### TASK INSTRUCTIONS
All entries should be copied exactly; the pictures stay out.

Limb landmark coordinates:
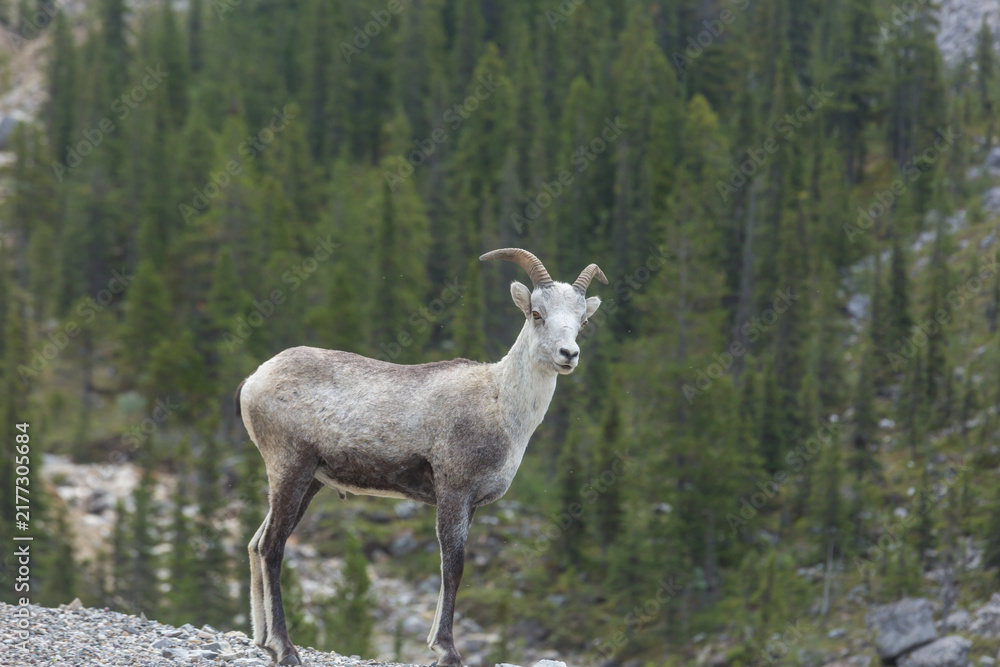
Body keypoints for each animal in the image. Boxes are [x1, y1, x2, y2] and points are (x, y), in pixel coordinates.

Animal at [236, 248, 606, 666]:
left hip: (308, 484)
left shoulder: (469, 504)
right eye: (537, 314)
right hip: (290, 470)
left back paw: (264, 640)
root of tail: (253, 381)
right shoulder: (453, 492)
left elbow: (449, 571)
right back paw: (285, 648)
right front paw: (447, 651)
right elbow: (453, 567)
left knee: (256, 543)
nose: (568, 354)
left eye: (582, 321)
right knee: (272, 547)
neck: (500, 404)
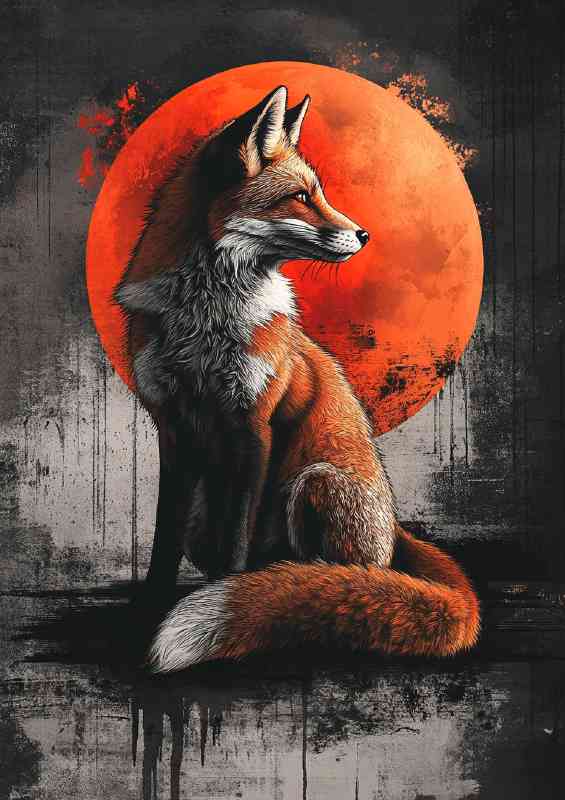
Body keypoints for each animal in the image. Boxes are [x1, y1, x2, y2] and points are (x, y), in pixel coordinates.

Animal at [114, 86, 480, 672]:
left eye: (320, 193)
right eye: (301, 197)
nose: (364, 234)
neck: (205, 321)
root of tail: (394, 528)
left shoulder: (253, 424)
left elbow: (236, 539)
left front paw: (232, 593)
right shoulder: (171, 425)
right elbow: (164, 536)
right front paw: (152, 602)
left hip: (316, 481)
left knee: (339, 573)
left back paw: (301, 590)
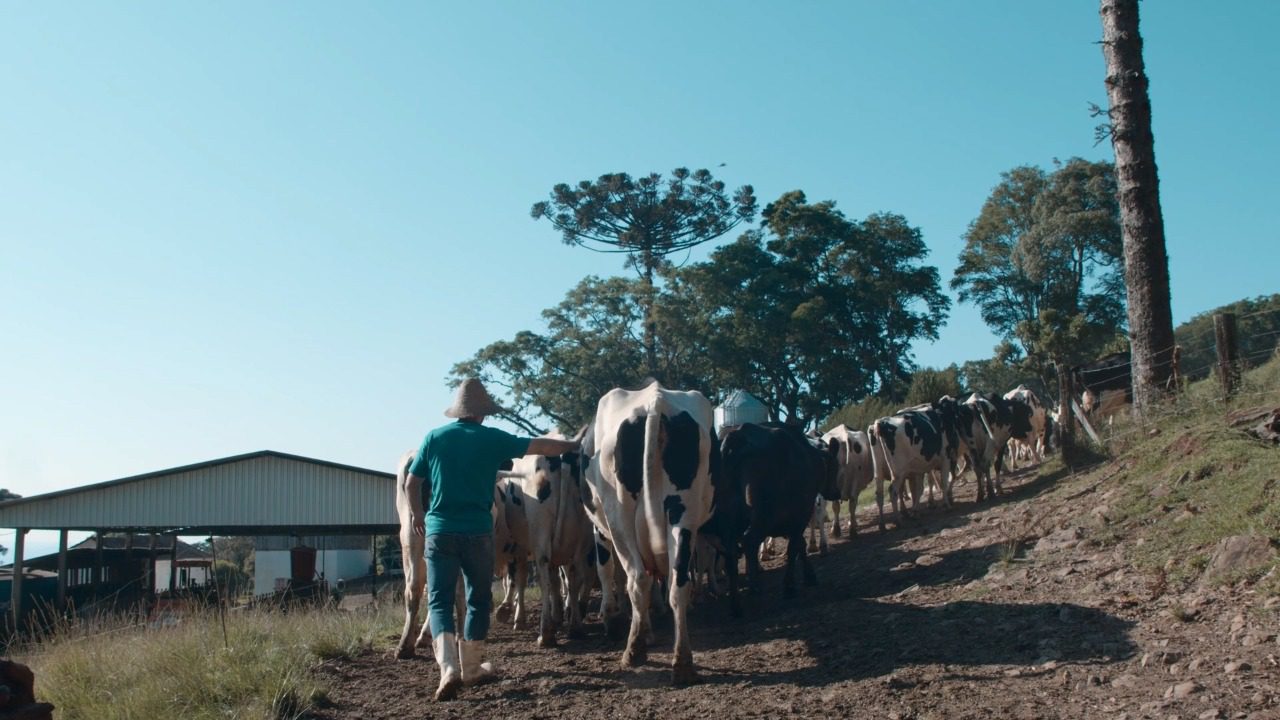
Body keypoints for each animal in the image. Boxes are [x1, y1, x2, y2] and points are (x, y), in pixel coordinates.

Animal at [583, 379, 721, 681]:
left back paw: (633, 651)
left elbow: (606, 570)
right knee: (677, 583)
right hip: (683, 513)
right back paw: (682, 663)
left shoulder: (600, 530)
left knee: (637, 578)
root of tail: (654, 400)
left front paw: (615, 618)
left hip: (619, 515)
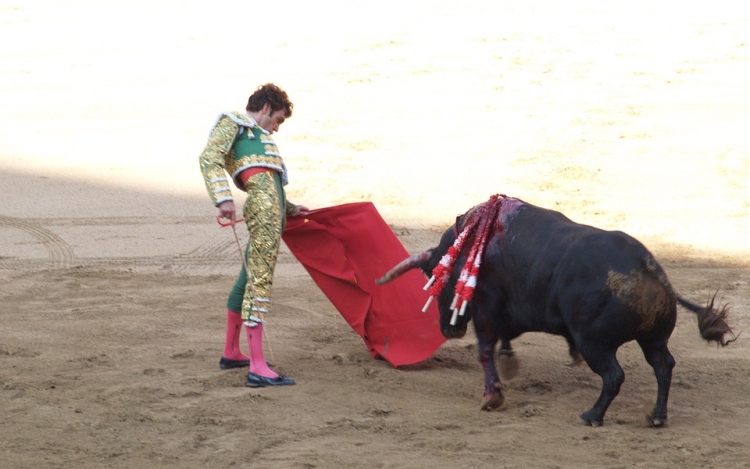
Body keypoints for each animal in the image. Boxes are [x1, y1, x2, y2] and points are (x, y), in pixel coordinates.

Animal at [376, 196, 736, 426]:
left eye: (437, 277)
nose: (449, 329)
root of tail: (648, 268)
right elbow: (504, 341)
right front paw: (509, 363)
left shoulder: (486, 308)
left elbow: (484, 350)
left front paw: (492, 396)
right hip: (653, 339)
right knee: (663, 366)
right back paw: (656, 417)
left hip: (596, 344)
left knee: (614, 376)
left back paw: (592, 416)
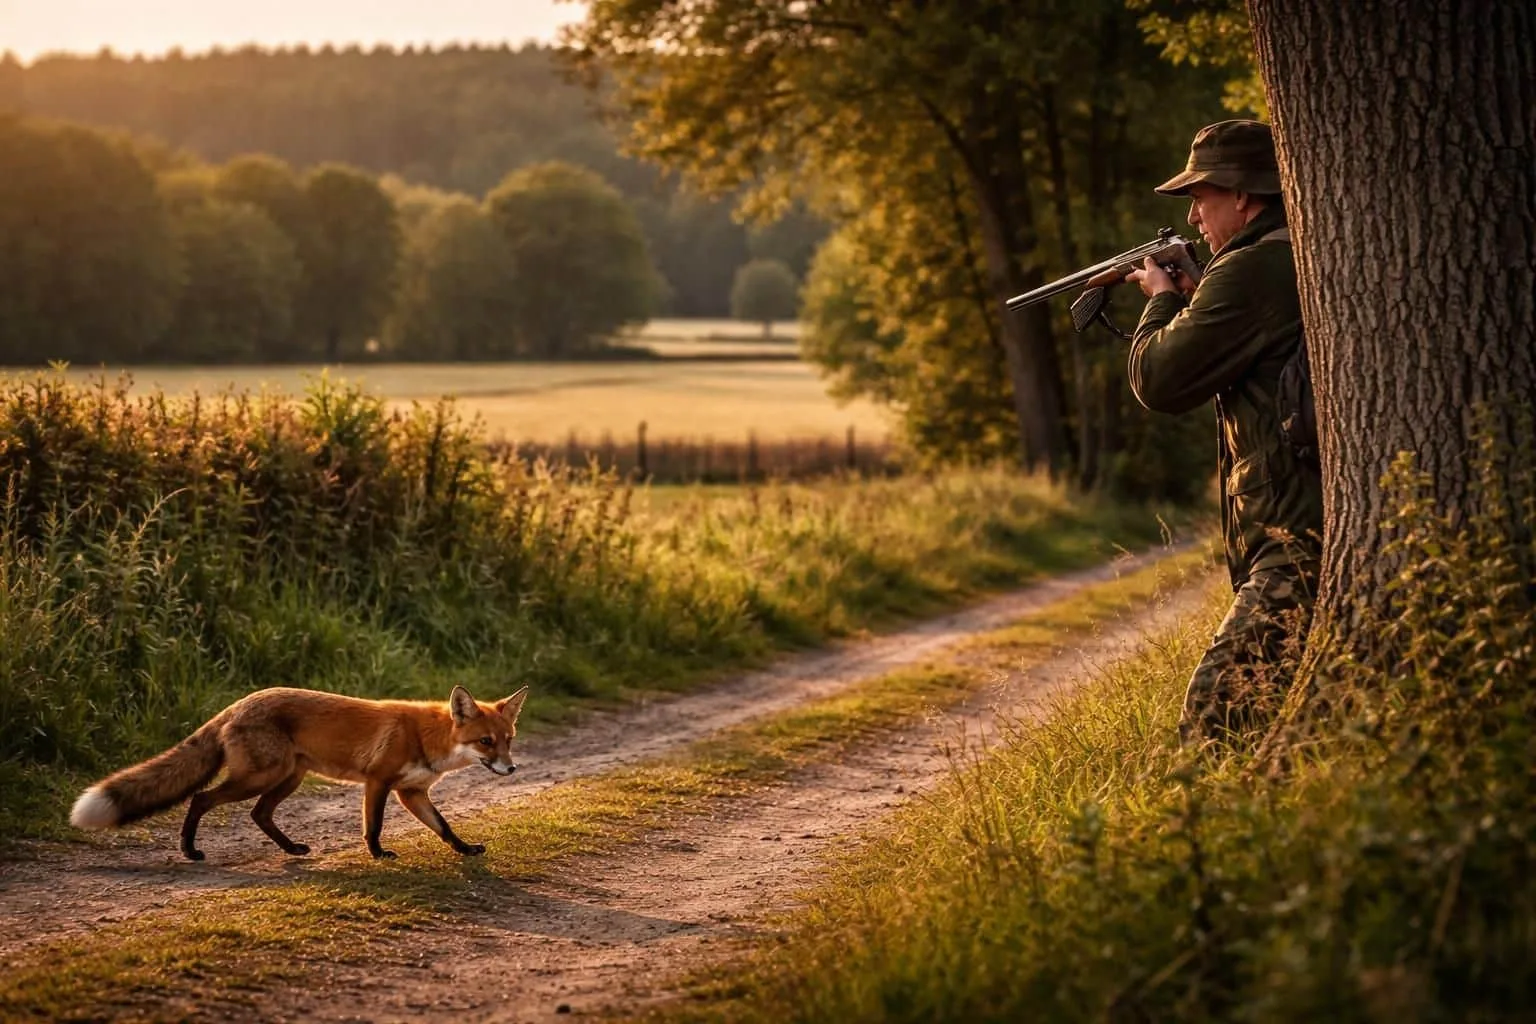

### PROBLEM SOLUTION
Body keypoints for each animal in the image. Boxes are [x1, y1, x2, y2] and points are (x, y), in pixel coordinates.

Animal at [236, 248, 606, 666]:
left hip: (308, 484)
left shoulder: (469, 504)
right eye: (537, 314)
right hip: (290, 470)
left back paw: (264, 640)
root of tail: (253, 381)
right shoulder: (453, 492)
left elbow: (449, 571)
right back paw: (285, 648)
right front paw: (447, 651)
right elbow: (453, 567)
left knee: (256, 543)
nose: (568, 354)
left eye: (582, 321)
right knee: (272, 547)
neck: (500, 404)
Body keypoints for each animal in the image. Boxes are [x1, y1, x2, y2] and points are (x, y), in pixel coordinates.

Animal at [114, 86, 480, 672]:
left eye: (320, 193)
right eye: (301, 197)
nose: (364, 234)
neck: (205, 321)
root of tail: (394, 528)
left shoulder: (253, 424)
left elbow: (236, 539)
left front paw: (232, 593)
right shoulder: (171, 425)
right elbow: (164, 536)
right front paw: (152, 602)
left hip: (316, 481)
left knee: (339, 573)
left back paw: (301, 590)
Body keypoints for each animal in the image. Boxes are [x1, y1, x2, y2] and points are (x, y), in pixel coordinates.

Animal at [583, 379, 721, 681]:
left back paw: (633, 651)
left elbow: (606, 570)
right knee: (677, 583)
right hip: (683, 513)
right back paw: (682, 663)
left shoulder: (600, 530)
left knee: (637, 578)
root of tail: (654, 400)
left front paw: (615, 618)
left hip: (619, 515)
Body keypoints for each animal in the image. Boxes are [x1, y1, x2, y2] and points are (x, y), in pixel coordinates.

Animal at [376, 196, 736, 426]:
left eye: (437, 277)
nose: (449, 329)
root of tail: (648, 268)
right elbow: (504, 341)
right front paw: (509, 363)
left shoulder: (486, 308)
left elbow: (484, 350)
left front paw: (492, 396)
right hip: (653, 339)
right knee: (663, 366)
right back paw: (656, 417)
left hip: (596, 344)
left knee: (614, 376)
left back paw: (592, 416)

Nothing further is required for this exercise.